◆ EXERCISE TASKS
1. According to the AWS study notes, what kind of service is Glacier?
2. Rewrite the AWS study notes, covering everything from "AWS Lambda –" down to "the deployed instances.", and put "Elastic Compute Cloud" in place of "EC2" each time it occurs.
3. Carry the AWS study notes forward from the point at which they stop.

◆ DOCUMENT EXTRACT
= = = =
MK Study Journal: June 2019

Tuesday, 11 June 2019

Amazon Web Services

Amazon Web Services provides different cloud computing infrastructure.

It provides different IT resources on demand.

AWS provides different services-

1. IAAS(Infrastructure as a service)

2. PAAS(Platform as a service)

3. SAAS(Software as a service)

AWS provides different services like –

1. Computing

2. Storage and Content delivery

3. Database

4. Security

5. Data Migration

6. Networking

7. Messaging

8. Application Services

9. Management tools

AWS Computing –

AWS EC2 -

EC2 is a RAW server, which is resizable as per the needs. Resizable as when required.

AWS Lambda –

Lambda does not execute the application, it’ is used to execute the background task of application. Like uploading an image.

AWS Elastic Beanstalk-

It is used to host an application. It is an automated from of EC2, create the environment and deploy the code. Most of the software are already installed, just need to select the required software like for java application select java and create the environment and deploy you application while in EC2 nothing is preinstalled, it’s completely raw server.

AWS Elastic load Balancing-

Elastic load balancing is used to distribute the workload on the deployed instances.

AWS Autoscaling –

Autoscaling is automatically handle the scale based on traffic, autoscaling and load balancing works in parallel.

AWS Storage Services:

1. S3 is object oriented file system. Create a bucket folder and then file can be uploaded.

2. CloudFront - Caged the website near to user location to reduce response time.

3. Elastic block storage- block level storage. One EC2 can connect to multiple EBS.

4. Glacier - Data archiving service.

5. Snowball –Snowball is way to transferring data form/to AWS infrastructure

Physical data transfer.

6. Storage Gateway works between data center and AWS cloud. Storage gateway take care of data center failure.

AWS Database –

1. RDS – Manages database, auto update, security patch etc.

2. Aurora – Amazon mySql which faster the mysql.

3. DynamoDB – Manages No-SQL db

4. ElastiCache - Distributed caching service

5. RedShift - Data ware house services, which is used to analysis of data. Analytic tool.

AWS Networking –

1. VPC – Virtual private cloud, manage VPN for individual application cloud

2. Direct connect - direct connect to AWS

3. Route 53 - domain name system.

AWS Security Service –

1. IAM- Identification and authentication management

2. KMS - Key management service (Public/Private key infrastructure)

AWS Application Service –

1. SES- Bulk emailing service

2. SQS- Simple Queue service

3. SNS- Simple notification service

AWS Management Service –

1. Cloud watch

2. Cloud Formation - create could snapshot from existing cloud.
= = = =
◆ RECORDS PROVIDED
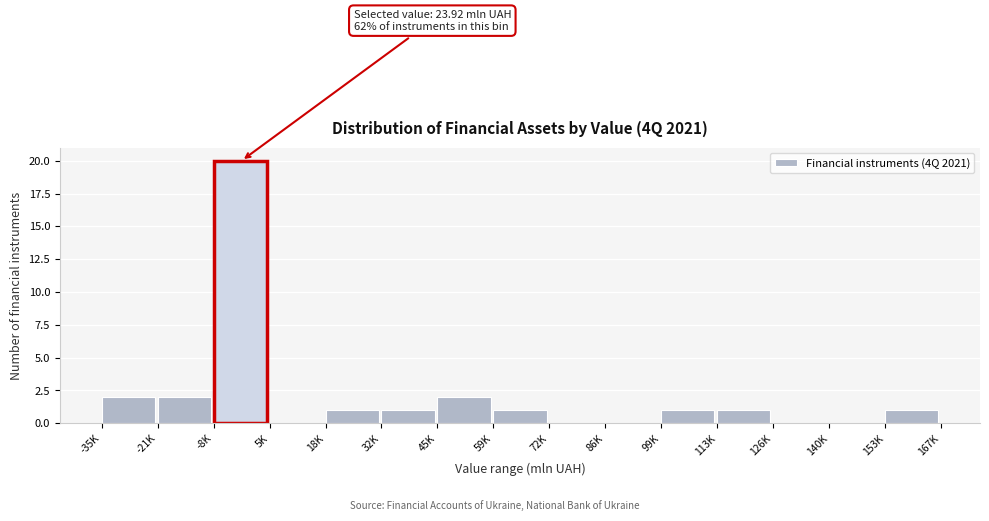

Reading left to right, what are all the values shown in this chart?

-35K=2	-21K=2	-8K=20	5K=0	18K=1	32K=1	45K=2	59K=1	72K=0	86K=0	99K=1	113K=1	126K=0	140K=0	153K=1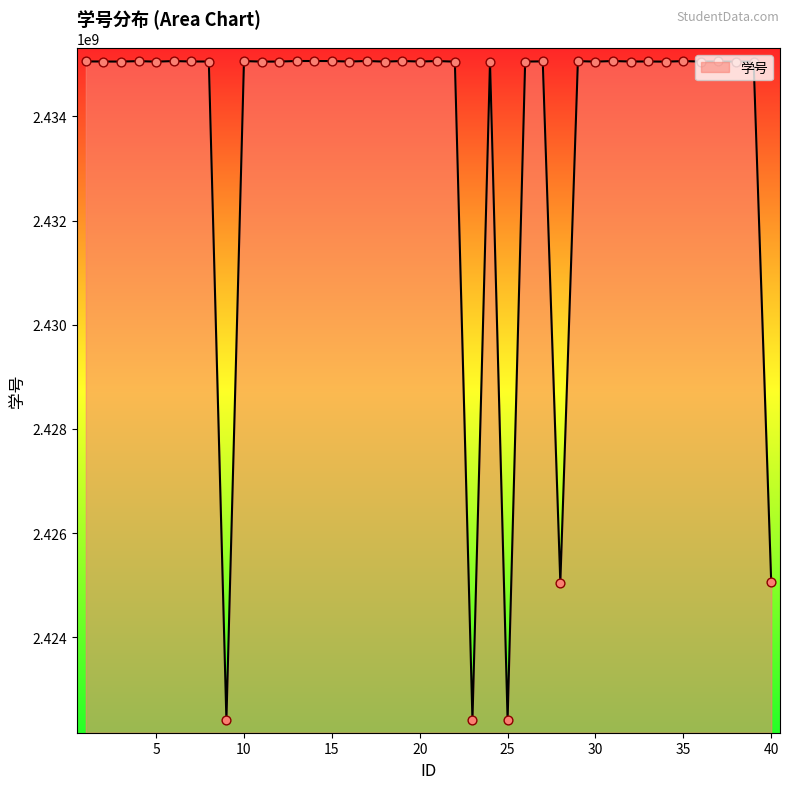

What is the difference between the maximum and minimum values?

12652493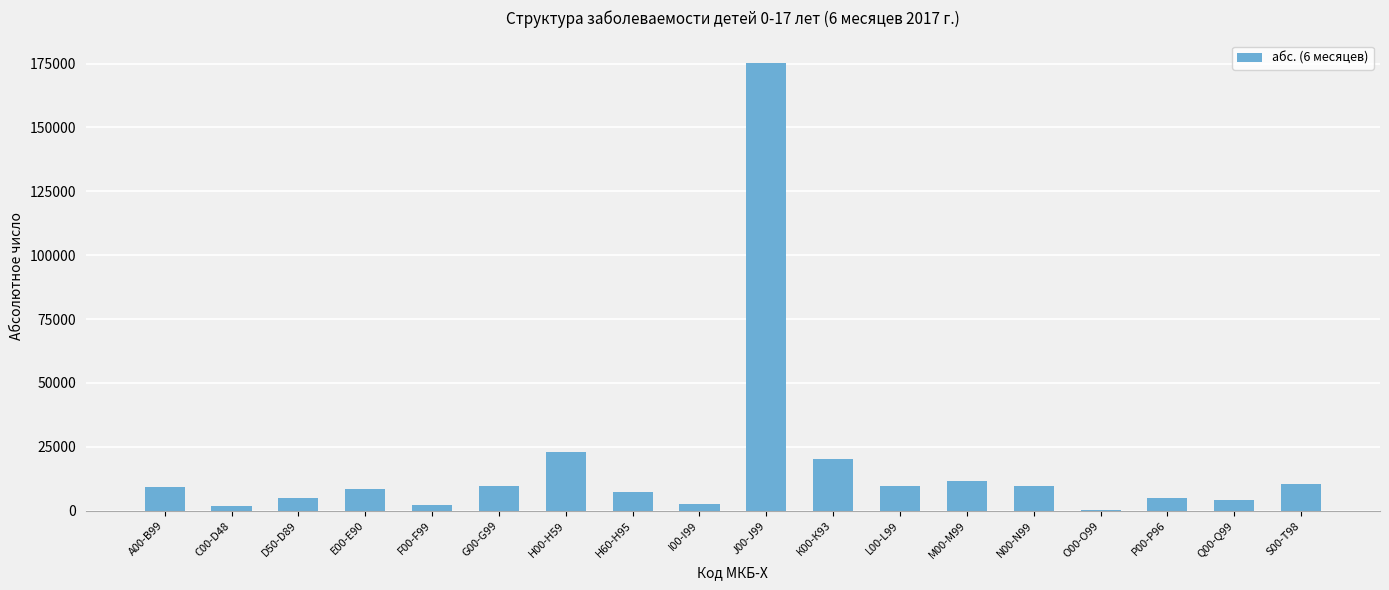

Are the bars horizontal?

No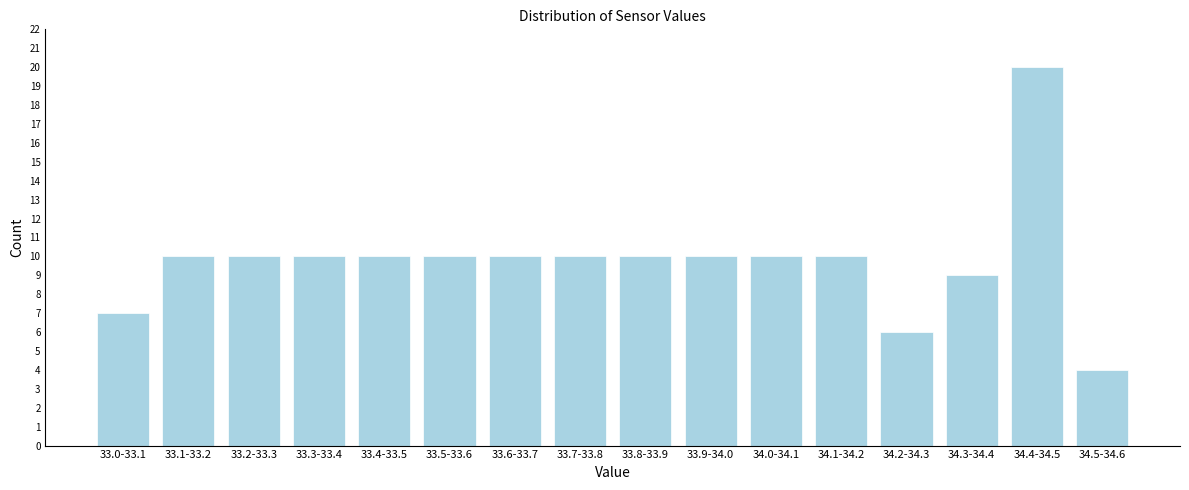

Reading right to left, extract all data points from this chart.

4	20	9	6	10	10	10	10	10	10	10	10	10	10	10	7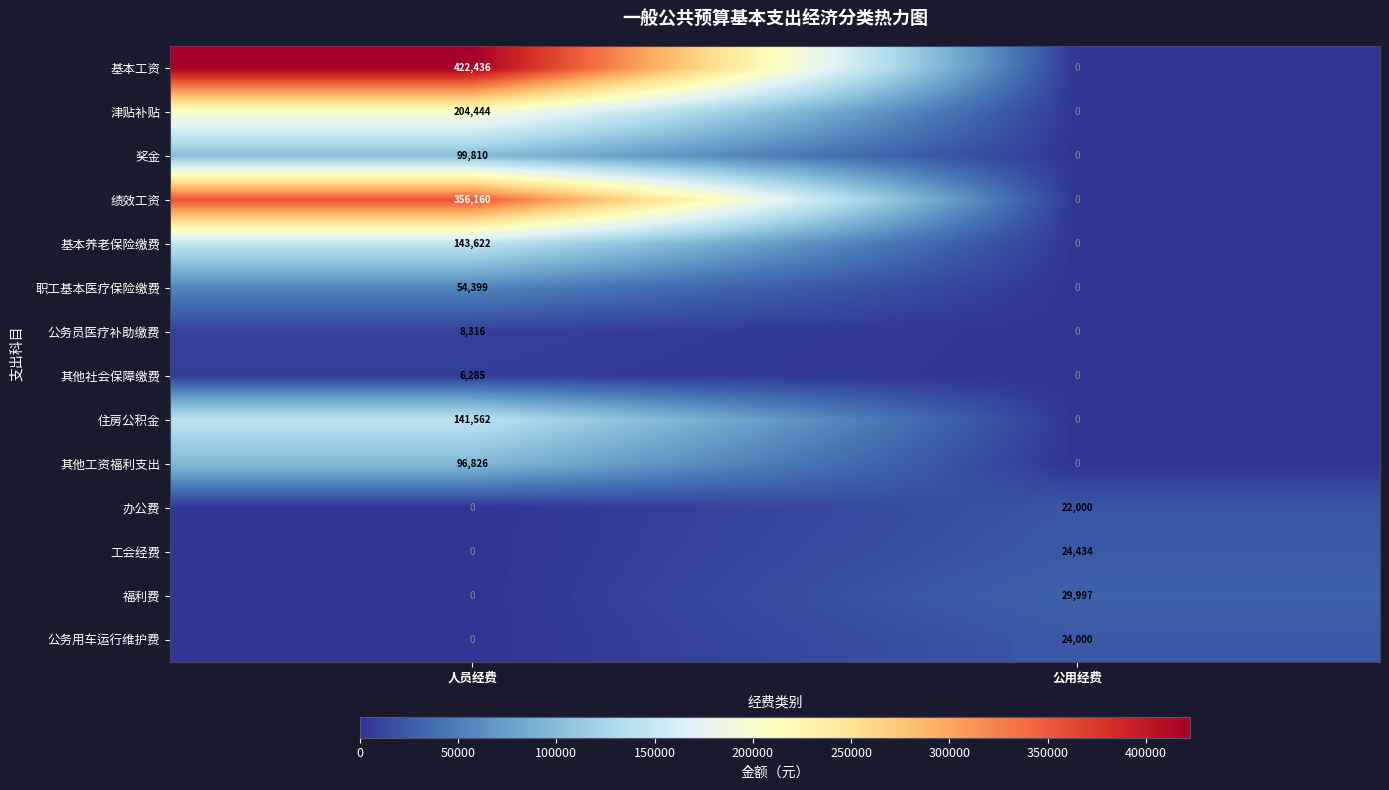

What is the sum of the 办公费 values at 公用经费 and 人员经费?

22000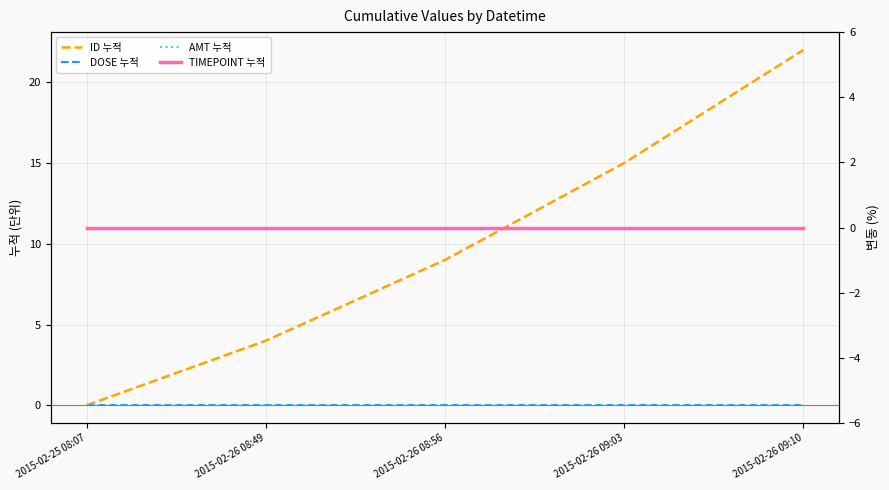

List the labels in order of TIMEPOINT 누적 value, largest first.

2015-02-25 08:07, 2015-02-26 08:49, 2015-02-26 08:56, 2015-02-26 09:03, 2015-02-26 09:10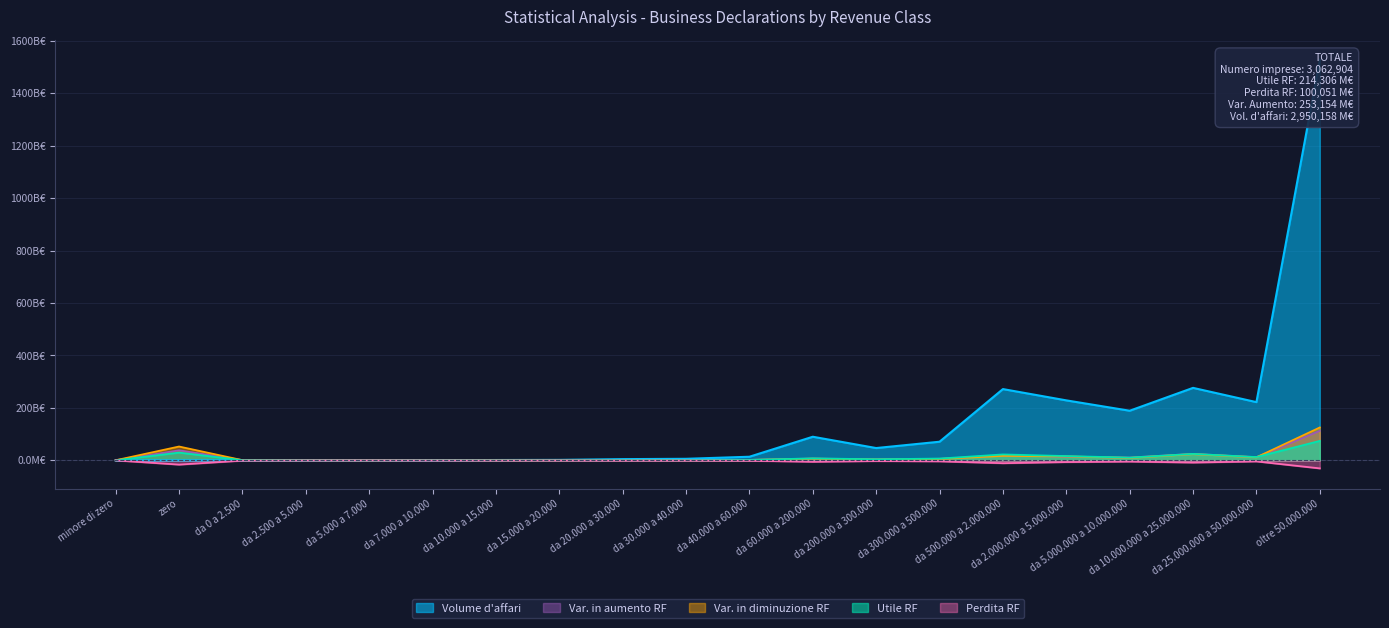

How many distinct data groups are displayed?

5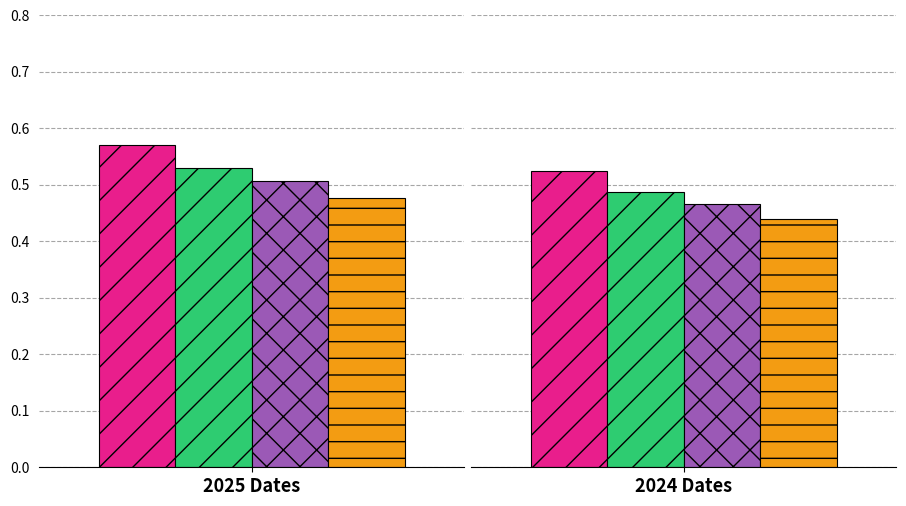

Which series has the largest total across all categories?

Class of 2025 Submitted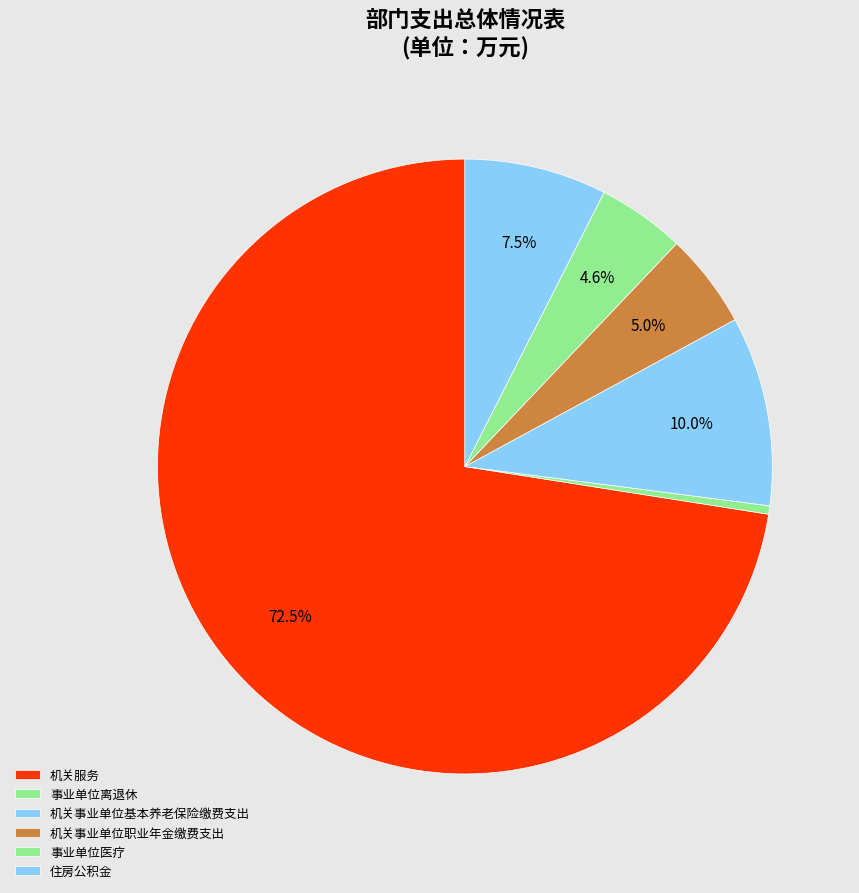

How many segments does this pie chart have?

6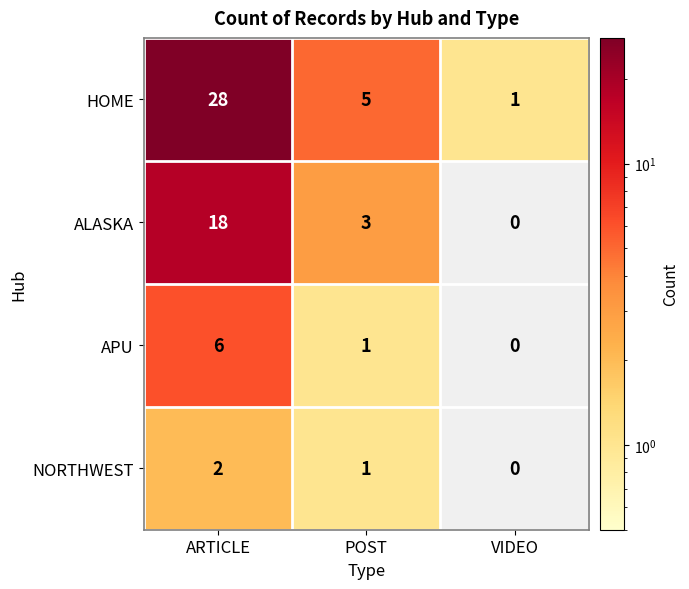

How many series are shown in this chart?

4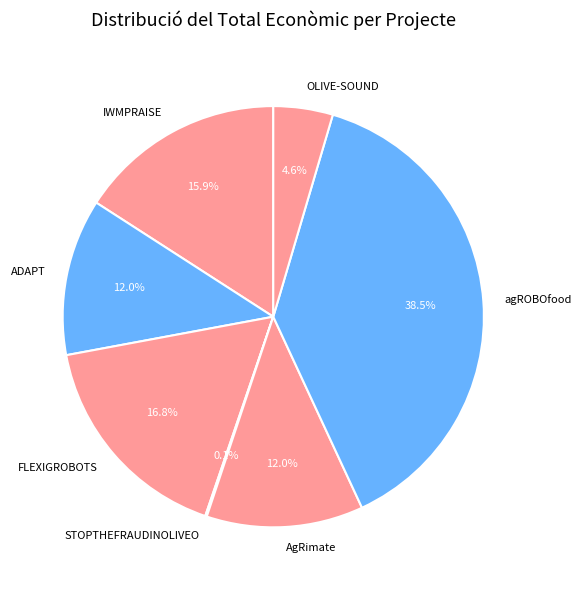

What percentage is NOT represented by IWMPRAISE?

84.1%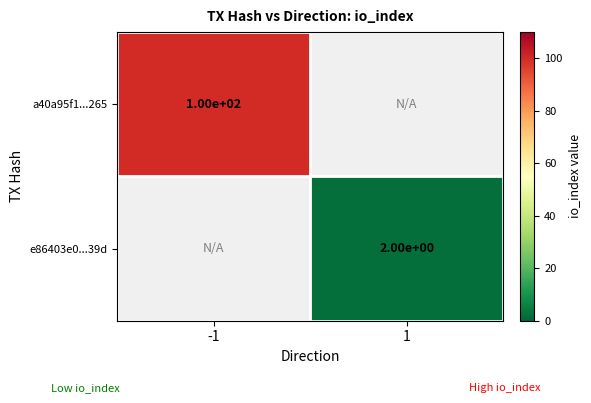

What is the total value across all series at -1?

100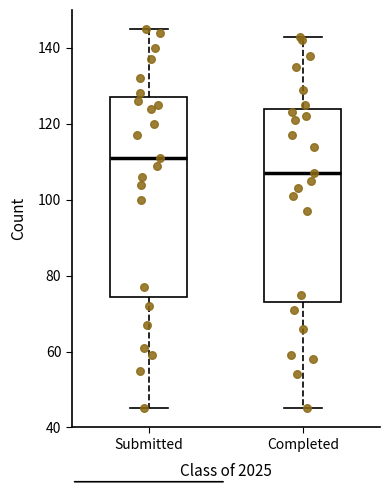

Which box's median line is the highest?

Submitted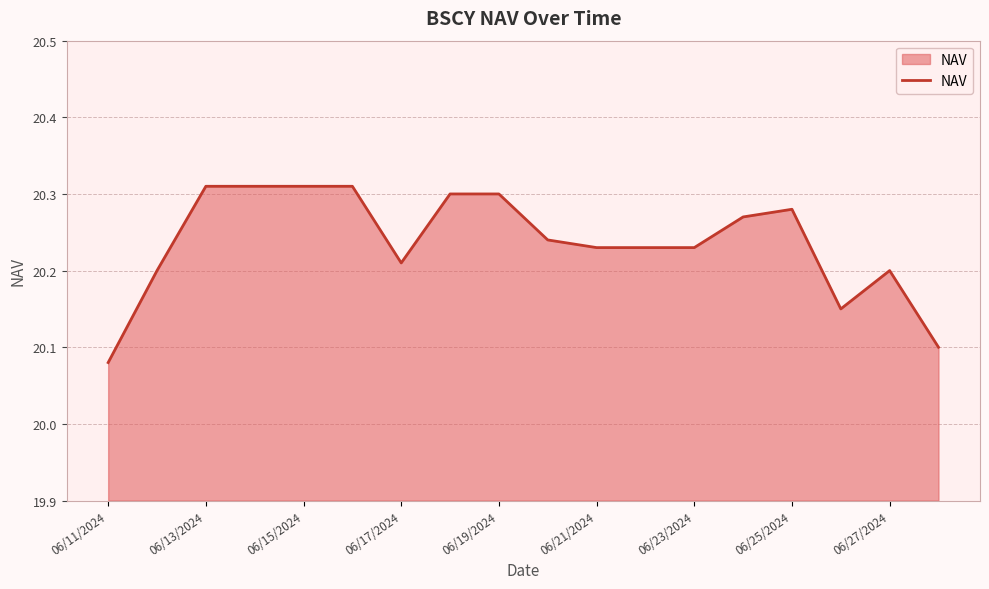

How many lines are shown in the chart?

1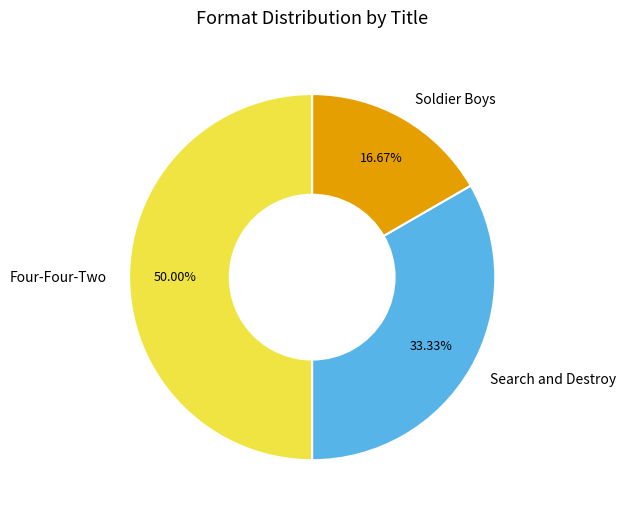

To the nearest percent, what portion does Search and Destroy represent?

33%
= = = =
◆ RESULTS BY TASK
1. A data archiving service.

2.
AWS Lambda –

Lambda does not execute the application, it’ is used to execute the background task of application. Like uploading an image.

AWS Elastic Beanstalk-

It is used to host an application. It is an automated from of Elastic Compute Cloud, create the environment and deploy the code. Most of the software are already installed, just need to select the required software like for java application select java and create the environment and deploy you application while in Elastic Compute Cloud nothing is preinstalled, it’s completely raw server.

AWS Elastic load Balancing-

Elastic load balancing is used to distribute the workload on the deployed instances.

3.
3. Cloud Trail - logging service

4. CLI – Command line interface of AWS

5. OpsWorks – Configuration management (Stack , layers)

6. Trusted Advisor – personal advisor from AWS

Security Group for EC2
Create a private key pair for EC2, follow below steps
Navigate to aws console aws-console
Navigate to EC2 dashboard and click on key-pair

Click on Create Key Pair button and provide kay oair name

Now click on create it will download the private key file

AWS EC2 –

Follow below step to create EC2 instance-

Navigate to aws console aws-console

Select EC2 and navigate to EC2 dashboard

Here you can see all running EC2 instances existing key pair of secutrity groups.

To create new Ec2 instance click on launch instance as highlighted below

Now it will navgate to the EC2 configuration window
First select appropiate os image, selecting windows server
Now it will ask further configuration for
select type of instance and select t2.micro(free tier) and than select no of instance as follows-

Now click on add storage & selct storage size by default it is 30 GB

Now we can click on Add tag to add key value pair for this instance.
Than click on review and launch with default setting.
review screen -

Click on launch button and select a existing security group or you can create with above mention step in this tutorial.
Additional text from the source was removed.